For starters I painted the bases a darker grey and painted the ladder a flat black.


----------



## T-Man (May 16, 2008)

*Lights!*

This is a glimpse of the lights comparison. The kit comes with two green and two red light signals at 24 volts. The kit was bought at the Wilmington show at a discount because it had no hoods for the bulbs. That was when I agreed on the LED upgrade. 












Technical stuff: The wiring is eight strand phone wire, perfect for the application of eight LEDs connected in pairs. I used 10mm Dome LEDs a bit oversized from the original but more showy. The plan is to use it with an IR 153 Lionel detector.
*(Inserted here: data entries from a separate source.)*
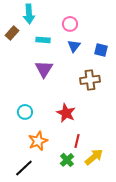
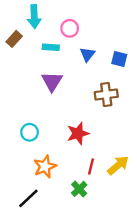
pink circle: (70, 24) -> (70, 28), moved
red star: (66, 113) -> (78, 133), turned 30
yellow arrow: (94, 157) -> (118, 165), moved

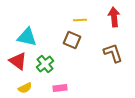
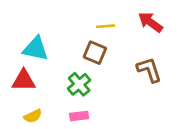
red arrow: (114, 17) -> (150, 22), turned -48
red triangle: (18, 61) -> (24, 80), turned -36
green cross: (45, 64) -> (79, 84), moved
The base is quarter plywood with a cap to a water jug painted black. The holes are quarter inch but slightly enlarged to hold the LED in place. (where was a 10mm drill when you need it).










I used a 4/32 by 5/8 screw to hold it in place. The bridge frame had a hole so I just epoxied the screw in.
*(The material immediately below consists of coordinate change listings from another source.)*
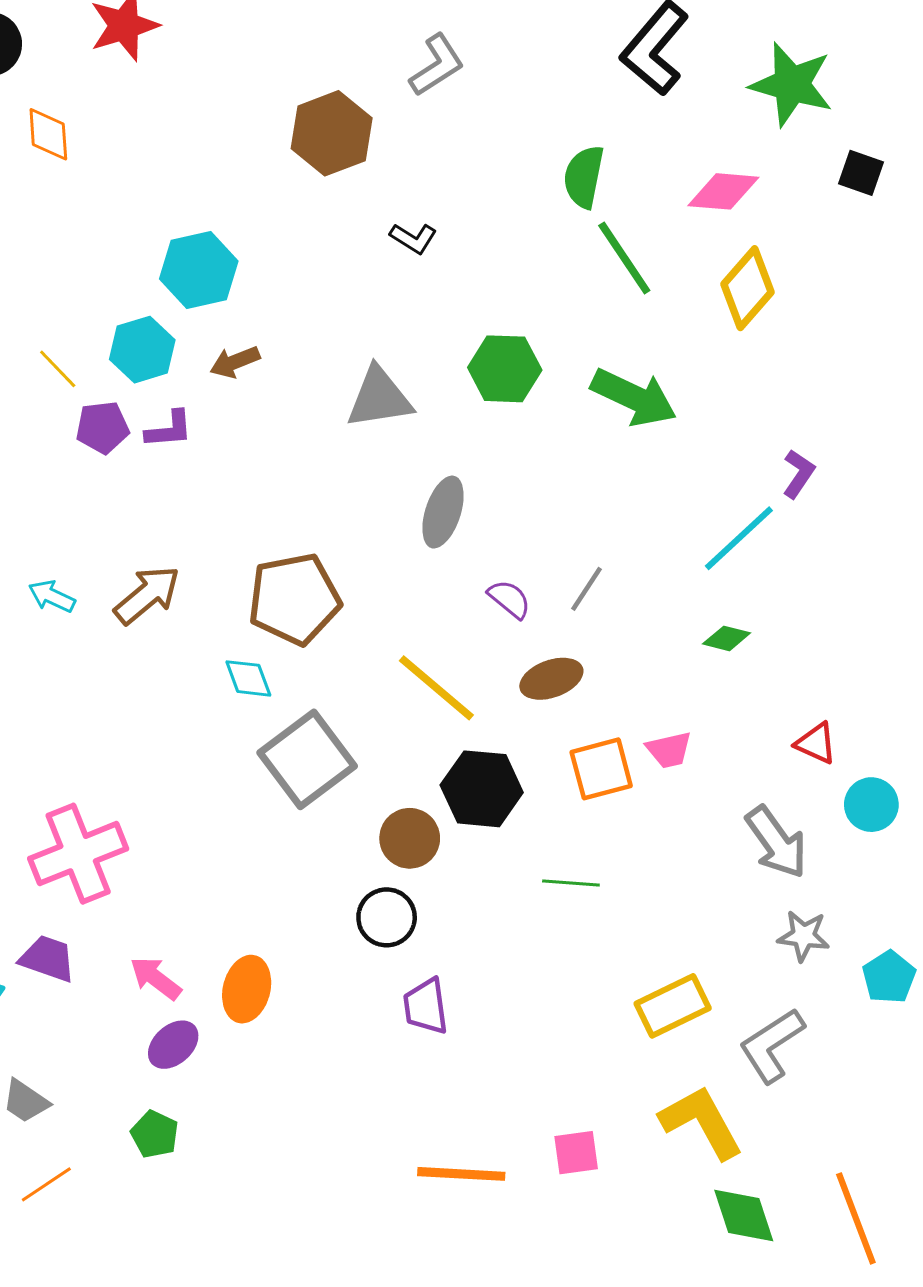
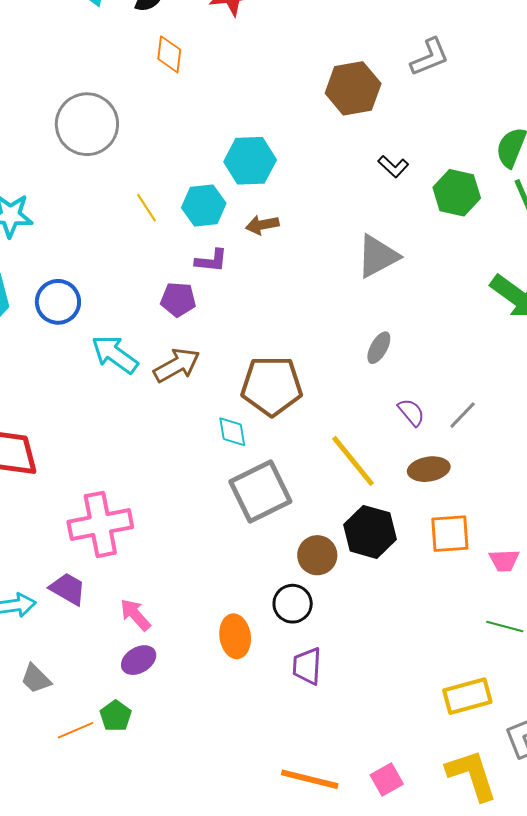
green hexagon: (505, 369) -> (457, 193), moved
gray triangle: (379, 398) -> (378, 256), moved, turned -30
purple pentagon: (102, 427) -> (178, 299), moved
gray ellipse: (443, 512) -> (379, 348), size x0.7
cyan arrow: (52, 596) -> (115, 354), size x1.6
pink trapezoid: (669, 750) -> (504, 560), moved
green line: (571, 883) -> (505, 627), moved
orange ellipse: (247, 989) -> (235, 636), moved, turned -33
pink square: (576, 1153) -> (387, 779), turned -32
orange line: (46, 1184) -> (76, 730), moved

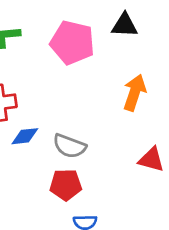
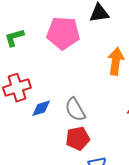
gray semicircle: (69, 146) -> (75, 110), turned 50

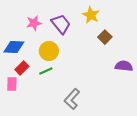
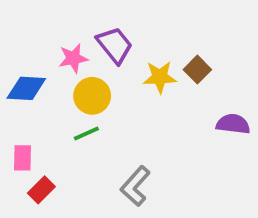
yellow star: (91, 15) -> (160, 77), moved, turned -30
pink star: (34, 23) -> (73, 58), moved
red rectangle: (22, 68) -> (41, 190), moved

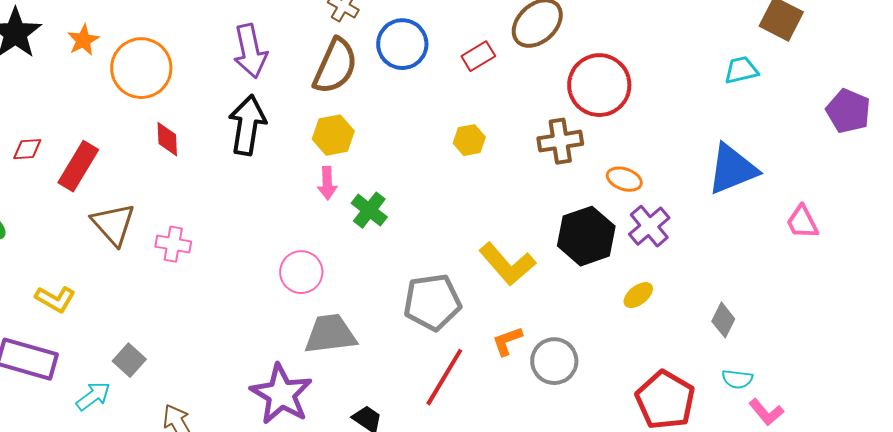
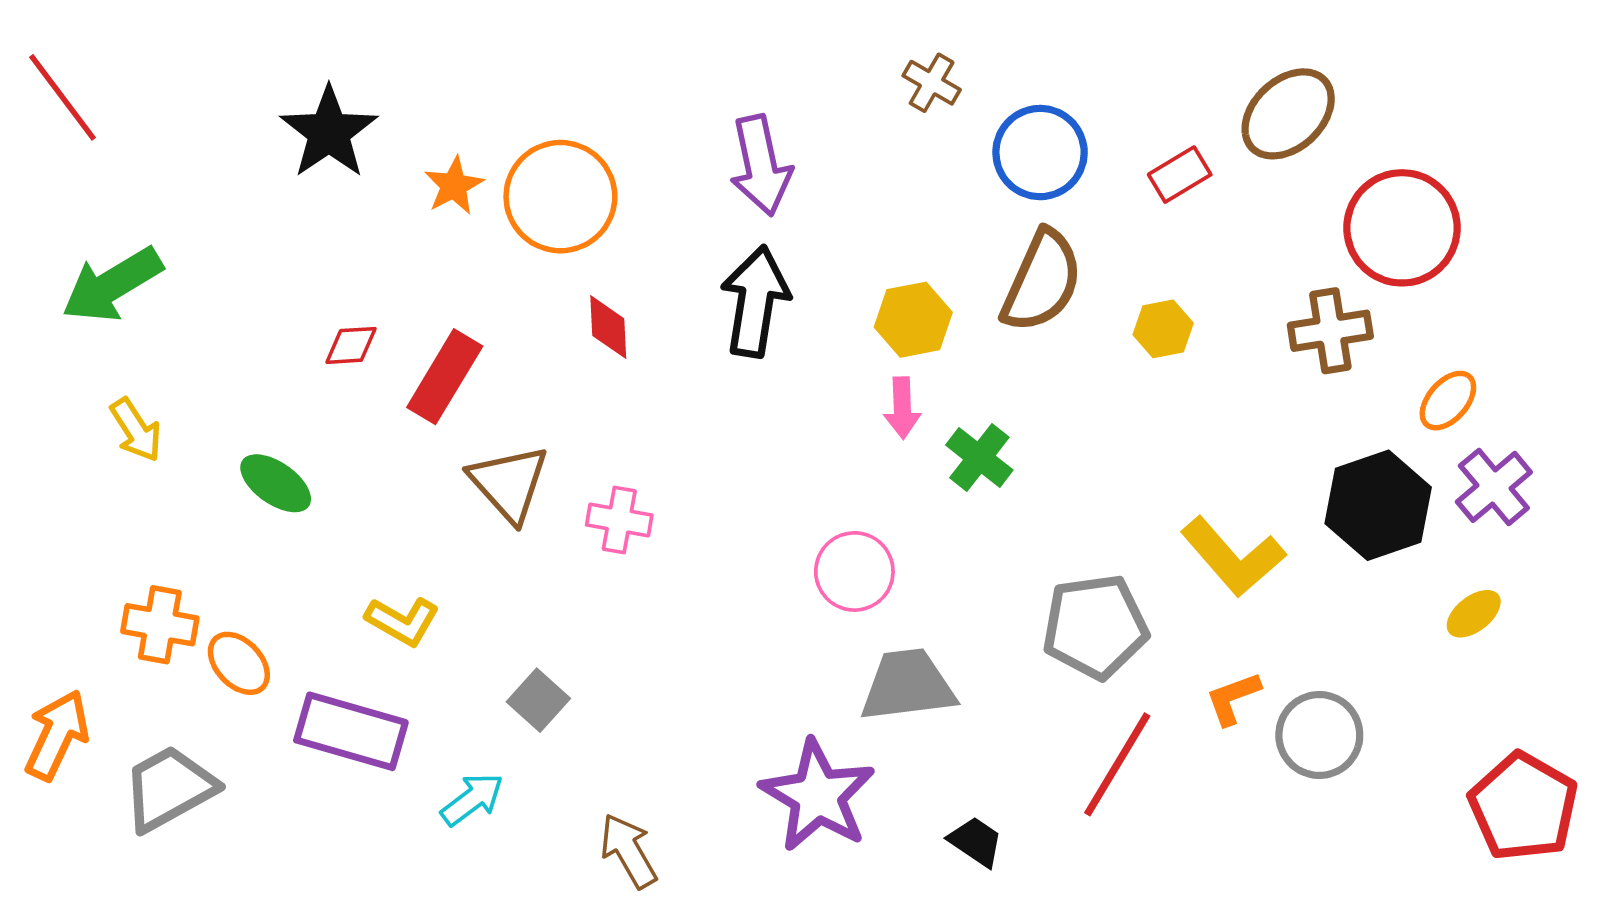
orange star: (83, 40) -> (454, 186), moved
brown semicircle: (335, 66) -> (1042, 281), moved
orange ellipse: (624, 179) -> (1448, 401), turned -68
gray square: (129, 360) -> (538, 700), moved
The plywood was trimmed to fit

Every step of soldering had an operational test.










The phone wire was kept sleeved to run it down the side of the bridge.
A hole was drilled into the base for the wire.


----------



## rkenney (Aug 10, 2013)

Looks good! Very nicely done.

Now, what will the signals be switched with?


----------



## T-Man (May 16, 2008)

They will run on two 153 IR detectors. It is designed to run on 12 volts ac . opposing red/green LEDs are wired pos to neg with 1k on the green pos and 470 on the red pos side. With the 153 IR one set of lights will be on and the other off( for one lane).


----------



## T-Man (May 16, 2008)

*Wiring*

I recently uploaded tiny cad and drew out the wiring diagram I used .


----------